Positiv nannte der Kämmerer Wolfgang Guggenmos die Steuerentwicklung. Trotzdem bleibt der Stadt keine Möglichkeit, etwas auf die hohe Kante zu legen. Es stehen ihr vielmehr so kostenintensive Maßnahmen ins Haus wie die Sanierung des Modeons. Dass das Veranstaltungshaus in die Jahre gekommen ist, zeigte sich zuletzt bei den Fasnachtsabenden. 'Mir standen die Schweißperlen auf der Stirn', schilderte Stadtbaumeister Herbert Sauer. Was nicht am Programm lag, sondern an der mangelhaften Funktion der Lüftung. Auch in anderen Bereichen (Flachdach, Fassade, Technik) bestehe Handlungsbedarf. 500 000 Euro sollen bereitgestellt werden, weitere 300 000 sind für 2008 vorgesehen.

'Salzstraße fast ein Neubau'

Ein weiteres Großprojekt ist die Salzstraße. 'Das wird fast ein Neubau', sagte Sauer. 1,1 Millionen Euro muss die Stadt dafür aufbringen. Rund die Hälfte fließt in den Straßenbau, die andere Hälfte des Geldes verschwindet im Untergrund, sprich in den Bereich Kanal und Wasser. Straßenbau und Erschließung neuer Baugebiete schlagen mit insgesamt 2,1 Millionen Euro zu Buche.

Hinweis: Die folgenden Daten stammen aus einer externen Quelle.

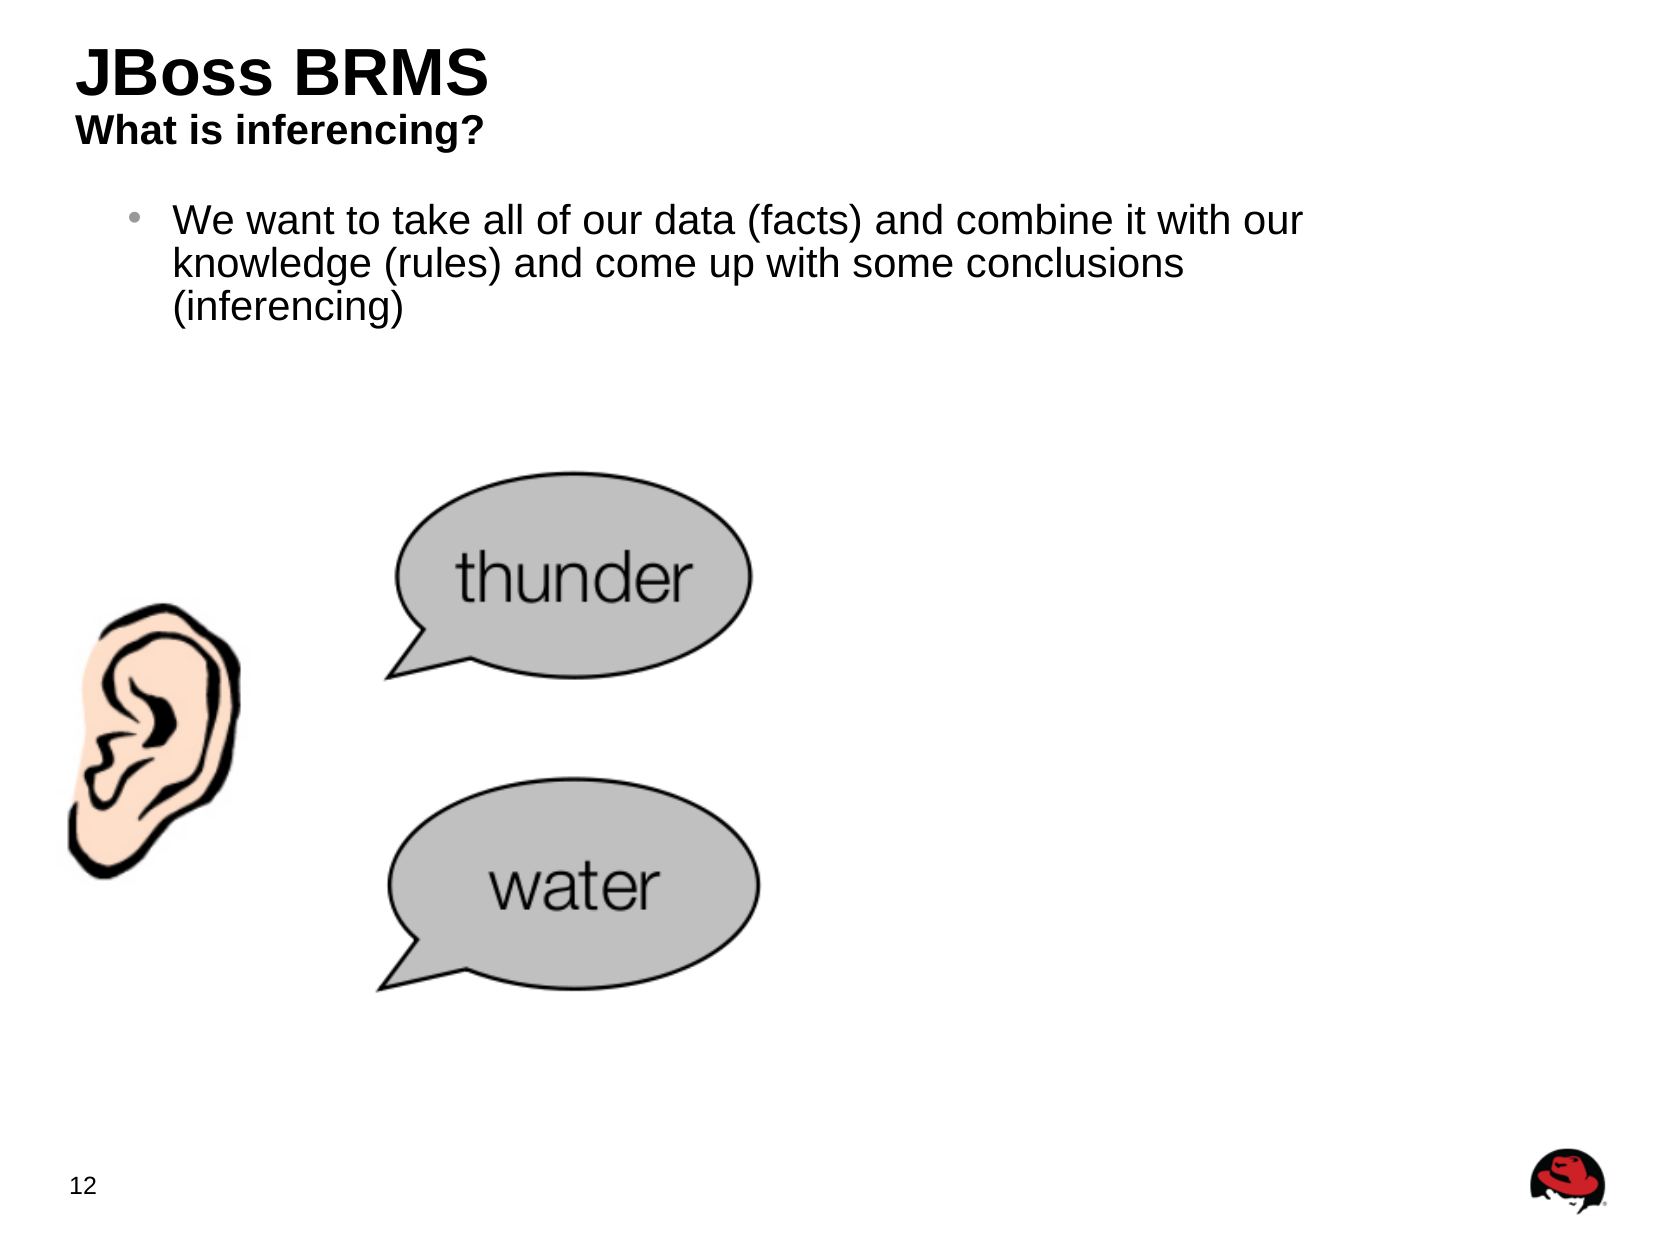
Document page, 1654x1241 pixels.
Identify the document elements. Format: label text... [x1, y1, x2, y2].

picture [1529, 1146, 1613, 1224]
title JBoss BRMS What is inferencing? [75, 37, 1163, 156]
picture [47, 450, 788, 1031]
list We want to take all of our data (facts) and combine it with our knowledge (rules) and come up with some conclusions (inferencing) [112, 200, 1388, 988]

Mit 500 000 Euro ist der Bau der Mehrzweckhalle Geisenried vorgesehen. Weitere 850 000 sind im Jahr darauf eingeplant.

Möglichst nicht gerüttelt werden soll an den freiwilligen Leistungen. Sie stehen mit 970 000 Euro im Haushaltsentwurf. Der größte Batzen (300 000) entfällt laut Plan auf die 1,1 Millionen teure Innensanierung der Pfarrkirche St. Martin. Ob der Zuschuss in diesem Umfang über den Haushalt bewilligt wird, müsse diskutiert werden, sagte Himmer. Denkbar sei ebenso, die üblichen zehn Prozent zu gewähren und eine weitere Summe aus dem Emmi-Fendt-Erbe beizusteuern.

Über ein eigenes Zahlenwerk werden die Stadtwerke abgerechnet. Deren Etat hat ein Gesamtvolumen von 13 Millionen Euro. Die Schulden des Eigenbetriebes liegen bei 25,3 Millionen Euro. Während der Wasserpreis konstant bleiben soll, müssen sich die Marktoberdorfer auf höhere Abwassergebühren einstellen. In welcher Größenordnung die Preiserhöhung ausfällt und wann sie vollzogen wird, hänge von der Abrechnung des Klärwerkbaus ab. Die Anlage soll Ende Mai fertig sein. Der Kostenrahmen von 10 Millionen Euro werde eingehalten, war sich Sauer sicher. Was danach in Angriff genommen werden soll, sei der Anschluss von Hattenhofen und Fechsen ans Abwassernetz.

Der Etatentwurf in Zahlen

Verwaltungshaushalt: 26,1 Millionen Euro (2006: 24,3).

Vermögenshaushalt: 7,3 Millionen (4,6).

Schuldenstand: fast konstant 22,3 Millionen Euro (keine Nettoneuverschuldung).

Zuführung zum Vermögenshaushalt: 1,2 Millionen Euro (Vorjahr Entnahme von 350 000 Euro).

Einnahmen Gewerbesteuer: 11,5 Millionen Euro (plus 1,5).

Einnahmen Einkommenssteuer: 5,5 Millionen Euro (plus 0,5).